Doll: Flipboard shows short content previews. We do not offer a "full article" view in Flipboard for articles of arbitrary length. If the user wants to read the full article, they tap "Read on Web" and are taken to the full site in an embedded browser.
We see Flipboard a great way to discover content, particularly recommendations from your friends of sources that you may not already subscribe to. As such, we believe that we're providing value to content creators by helping to drive new readers in their direction. As mentioned before, though, we are happy to limit or hide content as requested.
In the past 48 hours, we've received an incredibly positive response from content creators who are happy about being featured in Flipboard, and who want to work with us on doing a better job displaying their content. Hopefully we can do more on this front soon.
Personally, I'm a fan.

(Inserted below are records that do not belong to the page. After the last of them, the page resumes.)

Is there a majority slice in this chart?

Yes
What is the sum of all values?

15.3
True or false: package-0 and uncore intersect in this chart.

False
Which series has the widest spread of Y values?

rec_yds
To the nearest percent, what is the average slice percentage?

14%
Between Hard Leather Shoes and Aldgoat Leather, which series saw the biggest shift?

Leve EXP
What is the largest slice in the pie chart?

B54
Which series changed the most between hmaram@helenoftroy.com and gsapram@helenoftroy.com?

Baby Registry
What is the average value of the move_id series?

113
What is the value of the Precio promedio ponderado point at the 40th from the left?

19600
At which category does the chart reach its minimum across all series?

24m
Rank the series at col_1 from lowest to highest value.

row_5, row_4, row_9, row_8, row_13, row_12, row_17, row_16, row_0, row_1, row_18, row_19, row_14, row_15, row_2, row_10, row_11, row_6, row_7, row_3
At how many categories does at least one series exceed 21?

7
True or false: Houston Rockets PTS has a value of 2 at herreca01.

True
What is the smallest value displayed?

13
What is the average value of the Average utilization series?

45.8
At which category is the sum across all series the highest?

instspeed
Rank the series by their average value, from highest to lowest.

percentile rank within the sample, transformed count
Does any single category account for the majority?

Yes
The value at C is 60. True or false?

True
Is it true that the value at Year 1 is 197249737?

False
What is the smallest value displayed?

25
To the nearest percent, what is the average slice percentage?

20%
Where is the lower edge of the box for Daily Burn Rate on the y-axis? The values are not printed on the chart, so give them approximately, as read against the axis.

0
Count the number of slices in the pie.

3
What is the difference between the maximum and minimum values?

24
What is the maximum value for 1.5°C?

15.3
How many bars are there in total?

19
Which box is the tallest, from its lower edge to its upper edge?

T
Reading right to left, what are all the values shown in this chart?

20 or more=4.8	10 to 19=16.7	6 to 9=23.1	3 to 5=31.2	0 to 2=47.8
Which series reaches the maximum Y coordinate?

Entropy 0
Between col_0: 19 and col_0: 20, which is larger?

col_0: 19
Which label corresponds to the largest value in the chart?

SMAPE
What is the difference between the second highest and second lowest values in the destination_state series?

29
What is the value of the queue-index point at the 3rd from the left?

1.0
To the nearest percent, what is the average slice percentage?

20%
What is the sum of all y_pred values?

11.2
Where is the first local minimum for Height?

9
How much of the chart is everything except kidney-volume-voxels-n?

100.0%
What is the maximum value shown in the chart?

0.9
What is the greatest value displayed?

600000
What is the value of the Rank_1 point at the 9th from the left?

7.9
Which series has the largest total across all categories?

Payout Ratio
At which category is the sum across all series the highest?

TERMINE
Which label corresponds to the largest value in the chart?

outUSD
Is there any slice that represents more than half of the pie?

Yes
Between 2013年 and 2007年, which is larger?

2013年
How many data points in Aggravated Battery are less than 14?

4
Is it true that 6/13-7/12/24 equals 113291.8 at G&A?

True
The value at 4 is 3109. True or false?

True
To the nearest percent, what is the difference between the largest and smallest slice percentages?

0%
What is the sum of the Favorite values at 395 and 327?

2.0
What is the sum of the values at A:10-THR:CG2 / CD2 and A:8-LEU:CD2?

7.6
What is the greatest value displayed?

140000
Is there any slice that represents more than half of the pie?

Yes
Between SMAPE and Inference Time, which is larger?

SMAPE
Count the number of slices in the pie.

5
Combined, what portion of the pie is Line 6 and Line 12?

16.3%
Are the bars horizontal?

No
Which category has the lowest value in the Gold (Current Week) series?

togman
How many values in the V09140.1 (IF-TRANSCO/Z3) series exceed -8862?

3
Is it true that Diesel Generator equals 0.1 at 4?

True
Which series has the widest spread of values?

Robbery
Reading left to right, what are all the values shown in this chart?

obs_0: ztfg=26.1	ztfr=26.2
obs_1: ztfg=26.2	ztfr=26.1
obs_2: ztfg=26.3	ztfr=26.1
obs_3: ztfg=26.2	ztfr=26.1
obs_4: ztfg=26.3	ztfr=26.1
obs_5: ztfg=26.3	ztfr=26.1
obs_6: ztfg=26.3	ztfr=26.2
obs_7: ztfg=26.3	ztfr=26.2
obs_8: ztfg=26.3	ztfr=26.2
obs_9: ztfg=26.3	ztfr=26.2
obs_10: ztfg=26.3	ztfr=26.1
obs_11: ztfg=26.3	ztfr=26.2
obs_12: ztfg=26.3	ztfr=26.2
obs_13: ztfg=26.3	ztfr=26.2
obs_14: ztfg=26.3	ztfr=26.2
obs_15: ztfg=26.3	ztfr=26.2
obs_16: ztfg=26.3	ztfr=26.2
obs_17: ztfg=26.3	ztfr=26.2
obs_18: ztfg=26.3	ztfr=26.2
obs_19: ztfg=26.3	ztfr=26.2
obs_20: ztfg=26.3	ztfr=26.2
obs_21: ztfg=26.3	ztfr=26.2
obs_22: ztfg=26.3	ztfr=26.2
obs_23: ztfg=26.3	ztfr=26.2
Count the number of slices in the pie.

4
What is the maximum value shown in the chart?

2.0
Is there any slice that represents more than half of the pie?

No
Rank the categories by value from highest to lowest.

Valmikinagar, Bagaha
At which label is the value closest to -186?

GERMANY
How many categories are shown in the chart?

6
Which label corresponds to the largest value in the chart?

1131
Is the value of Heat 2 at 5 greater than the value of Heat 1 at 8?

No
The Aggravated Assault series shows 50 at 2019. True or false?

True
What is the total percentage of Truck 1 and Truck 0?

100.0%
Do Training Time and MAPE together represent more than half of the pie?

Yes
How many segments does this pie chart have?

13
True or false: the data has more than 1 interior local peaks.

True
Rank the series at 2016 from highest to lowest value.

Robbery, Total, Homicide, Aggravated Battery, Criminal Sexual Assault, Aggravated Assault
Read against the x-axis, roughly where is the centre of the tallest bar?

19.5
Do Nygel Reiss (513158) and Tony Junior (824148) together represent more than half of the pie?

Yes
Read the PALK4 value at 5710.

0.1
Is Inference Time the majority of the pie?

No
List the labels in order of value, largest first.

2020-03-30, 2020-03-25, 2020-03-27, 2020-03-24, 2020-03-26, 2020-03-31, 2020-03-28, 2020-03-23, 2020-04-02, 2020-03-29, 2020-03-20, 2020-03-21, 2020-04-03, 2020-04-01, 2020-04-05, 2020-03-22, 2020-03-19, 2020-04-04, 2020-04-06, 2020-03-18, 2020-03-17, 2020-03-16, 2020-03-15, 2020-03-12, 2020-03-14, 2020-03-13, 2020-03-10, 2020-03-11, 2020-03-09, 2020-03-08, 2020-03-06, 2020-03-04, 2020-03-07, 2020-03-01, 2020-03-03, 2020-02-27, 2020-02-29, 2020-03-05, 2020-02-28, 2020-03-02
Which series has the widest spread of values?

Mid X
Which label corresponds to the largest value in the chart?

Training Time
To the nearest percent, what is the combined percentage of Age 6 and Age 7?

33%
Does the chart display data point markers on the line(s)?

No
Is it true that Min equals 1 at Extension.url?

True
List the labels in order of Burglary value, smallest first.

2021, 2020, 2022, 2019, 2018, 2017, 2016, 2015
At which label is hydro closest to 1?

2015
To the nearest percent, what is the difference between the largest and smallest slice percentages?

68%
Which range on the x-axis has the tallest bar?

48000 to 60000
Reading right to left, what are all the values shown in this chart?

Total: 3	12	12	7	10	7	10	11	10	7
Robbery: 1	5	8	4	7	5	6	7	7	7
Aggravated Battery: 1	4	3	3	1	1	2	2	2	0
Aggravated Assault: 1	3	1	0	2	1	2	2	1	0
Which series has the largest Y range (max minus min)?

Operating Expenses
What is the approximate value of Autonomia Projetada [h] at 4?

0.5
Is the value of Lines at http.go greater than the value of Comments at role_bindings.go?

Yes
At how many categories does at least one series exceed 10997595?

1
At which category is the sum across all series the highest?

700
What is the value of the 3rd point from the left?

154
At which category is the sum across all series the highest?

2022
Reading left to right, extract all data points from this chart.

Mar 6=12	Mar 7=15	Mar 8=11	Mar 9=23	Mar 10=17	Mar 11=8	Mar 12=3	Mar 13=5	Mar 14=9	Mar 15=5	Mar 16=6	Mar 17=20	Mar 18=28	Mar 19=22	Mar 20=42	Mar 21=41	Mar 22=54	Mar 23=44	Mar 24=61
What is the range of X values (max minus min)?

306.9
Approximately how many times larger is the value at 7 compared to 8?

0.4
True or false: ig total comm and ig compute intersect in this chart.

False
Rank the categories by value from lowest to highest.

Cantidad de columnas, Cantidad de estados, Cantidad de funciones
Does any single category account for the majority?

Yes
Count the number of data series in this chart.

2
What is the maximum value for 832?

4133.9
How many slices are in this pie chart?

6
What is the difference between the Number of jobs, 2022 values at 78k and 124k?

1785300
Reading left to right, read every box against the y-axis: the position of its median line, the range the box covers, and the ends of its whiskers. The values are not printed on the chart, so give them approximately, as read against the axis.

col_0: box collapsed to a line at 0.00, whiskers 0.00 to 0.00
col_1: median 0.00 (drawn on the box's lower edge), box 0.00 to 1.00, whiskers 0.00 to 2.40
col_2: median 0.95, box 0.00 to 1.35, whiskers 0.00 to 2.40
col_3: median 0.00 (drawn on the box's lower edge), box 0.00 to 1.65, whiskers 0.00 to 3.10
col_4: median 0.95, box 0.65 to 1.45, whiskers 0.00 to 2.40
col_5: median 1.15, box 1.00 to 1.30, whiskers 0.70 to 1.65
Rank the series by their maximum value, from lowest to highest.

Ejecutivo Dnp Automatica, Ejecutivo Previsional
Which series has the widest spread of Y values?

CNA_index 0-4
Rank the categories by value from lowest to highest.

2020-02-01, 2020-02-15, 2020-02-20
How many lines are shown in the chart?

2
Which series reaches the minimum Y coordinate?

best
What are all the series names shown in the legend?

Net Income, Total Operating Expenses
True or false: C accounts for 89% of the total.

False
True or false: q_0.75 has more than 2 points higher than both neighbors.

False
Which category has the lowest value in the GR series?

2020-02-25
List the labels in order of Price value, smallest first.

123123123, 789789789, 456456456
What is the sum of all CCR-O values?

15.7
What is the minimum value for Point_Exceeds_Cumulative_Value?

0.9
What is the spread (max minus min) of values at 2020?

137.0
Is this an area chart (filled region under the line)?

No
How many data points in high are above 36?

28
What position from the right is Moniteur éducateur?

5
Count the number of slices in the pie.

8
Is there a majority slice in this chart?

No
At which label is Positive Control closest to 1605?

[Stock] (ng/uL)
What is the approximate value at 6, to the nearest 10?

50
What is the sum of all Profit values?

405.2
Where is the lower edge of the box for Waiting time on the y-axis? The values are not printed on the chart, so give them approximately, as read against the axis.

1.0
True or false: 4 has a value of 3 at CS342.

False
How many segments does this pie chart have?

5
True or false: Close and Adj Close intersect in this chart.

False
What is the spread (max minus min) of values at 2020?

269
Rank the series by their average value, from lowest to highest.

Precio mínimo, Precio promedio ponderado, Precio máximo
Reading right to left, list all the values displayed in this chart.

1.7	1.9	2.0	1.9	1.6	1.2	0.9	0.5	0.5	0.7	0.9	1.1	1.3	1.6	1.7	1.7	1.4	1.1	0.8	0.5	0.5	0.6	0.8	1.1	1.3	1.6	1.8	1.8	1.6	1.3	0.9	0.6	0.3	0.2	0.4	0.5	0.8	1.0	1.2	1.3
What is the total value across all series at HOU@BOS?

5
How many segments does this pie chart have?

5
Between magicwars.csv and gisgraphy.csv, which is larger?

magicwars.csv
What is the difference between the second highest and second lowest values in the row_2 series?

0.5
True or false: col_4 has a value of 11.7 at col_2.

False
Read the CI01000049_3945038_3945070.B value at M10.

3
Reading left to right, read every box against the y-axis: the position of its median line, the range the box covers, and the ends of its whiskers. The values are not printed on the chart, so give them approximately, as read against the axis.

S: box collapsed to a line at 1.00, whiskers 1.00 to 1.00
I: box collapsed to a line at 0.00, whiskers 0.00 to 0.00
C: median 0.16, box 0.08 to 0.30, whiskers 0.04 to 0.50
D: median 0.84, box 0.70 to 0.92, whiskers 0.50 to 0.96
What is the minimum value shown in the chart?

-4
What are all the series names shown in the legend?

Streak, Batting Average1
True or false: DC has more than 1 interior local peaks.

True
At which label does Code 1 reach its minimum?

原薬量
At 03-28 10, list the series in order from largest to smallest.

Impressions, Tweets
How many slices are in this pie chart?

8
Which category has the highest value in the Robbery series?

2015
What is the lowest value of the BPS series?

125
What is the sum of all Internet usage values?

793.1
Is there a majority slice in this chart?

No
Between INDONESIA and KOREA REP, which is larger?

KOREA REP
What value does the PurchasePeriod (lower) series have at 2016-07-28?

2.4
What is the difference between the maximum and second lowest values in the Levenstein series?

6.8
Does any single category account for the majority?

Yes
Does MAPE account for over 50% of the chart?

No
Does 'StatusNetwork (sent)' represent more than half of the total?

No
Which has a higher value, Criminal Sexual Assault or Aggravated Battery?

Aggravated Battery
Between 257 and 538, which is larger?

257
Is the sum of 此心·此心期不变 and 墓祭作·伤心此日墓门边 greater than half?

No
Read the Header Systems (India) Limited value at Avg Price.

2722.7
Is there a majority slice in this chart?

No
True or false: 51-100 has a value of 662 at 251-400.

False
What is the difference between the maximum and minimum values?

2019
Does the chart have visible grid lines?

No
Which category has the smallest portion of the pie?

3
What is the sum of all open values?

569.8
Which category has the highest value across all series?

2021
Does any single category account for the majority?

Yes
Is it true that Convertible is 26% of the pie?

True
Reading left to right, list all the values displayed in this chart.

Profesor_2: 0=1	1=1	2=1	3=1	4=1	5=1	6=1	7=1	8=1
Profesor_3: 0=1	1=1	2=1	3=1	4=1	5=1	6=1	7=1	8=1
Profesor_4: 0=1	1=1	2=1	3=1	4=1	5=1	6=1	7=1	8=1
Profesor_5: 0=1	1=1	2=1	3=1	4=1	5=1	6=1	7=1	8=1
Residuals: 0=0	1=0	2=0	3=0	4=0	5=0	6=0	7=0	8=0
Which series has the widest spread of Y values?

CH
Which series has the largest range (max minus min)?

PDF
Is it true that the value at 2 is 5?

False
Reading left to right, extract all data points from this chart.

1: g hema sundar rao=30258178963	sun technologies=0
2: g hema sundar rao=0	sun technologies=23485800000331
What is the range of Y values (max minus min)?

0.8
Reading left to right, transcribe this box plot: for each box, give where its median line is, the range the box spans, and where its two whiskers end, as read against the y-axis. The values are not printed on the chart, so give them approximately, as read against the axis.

Flipboard and its ilk are taking ideas that have been percolating for years and turning them into software tools that are very useful for readers.
Unfortunately, those tools may not be, strictly speaking, on the right side of copyright.
Take Boston.com's The Big Picture, for instance: Each of those large images come from wire services. It's content paid for by the Boston Globe, licensed from the photo wires with strict limits on how it can be presented and distributed. The Big Picture's RSS feed presents a single image and a description for each collection.
View The Big Picture from within Flipboard, however, and you'll find all of the images available, scraped—or "parsed", to use Flipboard's phrasing—to Flipboard's own servers, resized into a grid, and then distributed to every single Flipboard app. Fair use is a murky thing, decided on a case-by-case basis, but it's hard for me to suss a scenario where scraping all of the images from a picture blog and redisplaying them without ads or context would be considered fair use.
Moreover, Flipboard is saying they're willing to shut off or rein in how much content they are slurping up if content providers simply ask. That's good, but it's still a possible violation of copyright. Content creators do not have to specifically ask that their copyright not be violated.
And without unfettered access to every single site that could be linked by your friends, Flipboard becomes less and less useful. (It's the same argument used by many—myself included—against pay walls for news sites. Pay walls make it difficult for news to go viral.)
I also spoke to Flipboard's Marci McCue briefly on the phone about the issue. She explained that Flipboard never provides a full version of content, but instead caches the content's web page behind the scenes where it can be read at the touch of a button—ads and all.
In addition, McCue reiterated Doll's claim that Flipboard tries to use RSS as a guideline. "We try to map to RSS rules," said McCue. That's a good notion, but as The Big Picture example proves it isn't foolproof. And more importantly, while it's a good guideline, RSS isn't a license. It is licensed, as a rule, with very specific limitations on how it can be used.
But Flipboard is free. So if they're not making money off of others' content, what's the problem?
The problem is that Flipboard doesn't plan to have zero revenue forever. (Of course.) The company hopes that content companies like Condé Nast will be so pleased at the way Flipboard presents their content that they'll work with the company—subscriptions and revenue sharing were mentioned specifically—instead of suing the pants off of them.
Considering that media companies have each been creating their own magazine apps for iPad to have complete control over layout (and revenue and everything else that comes with selling your own app), that seems like a terribly ambitious plan.
Good luck to them, all the same. Flipboard is another great example of the power of the internet to transform the way we consume media. It just may not be, you know, legal.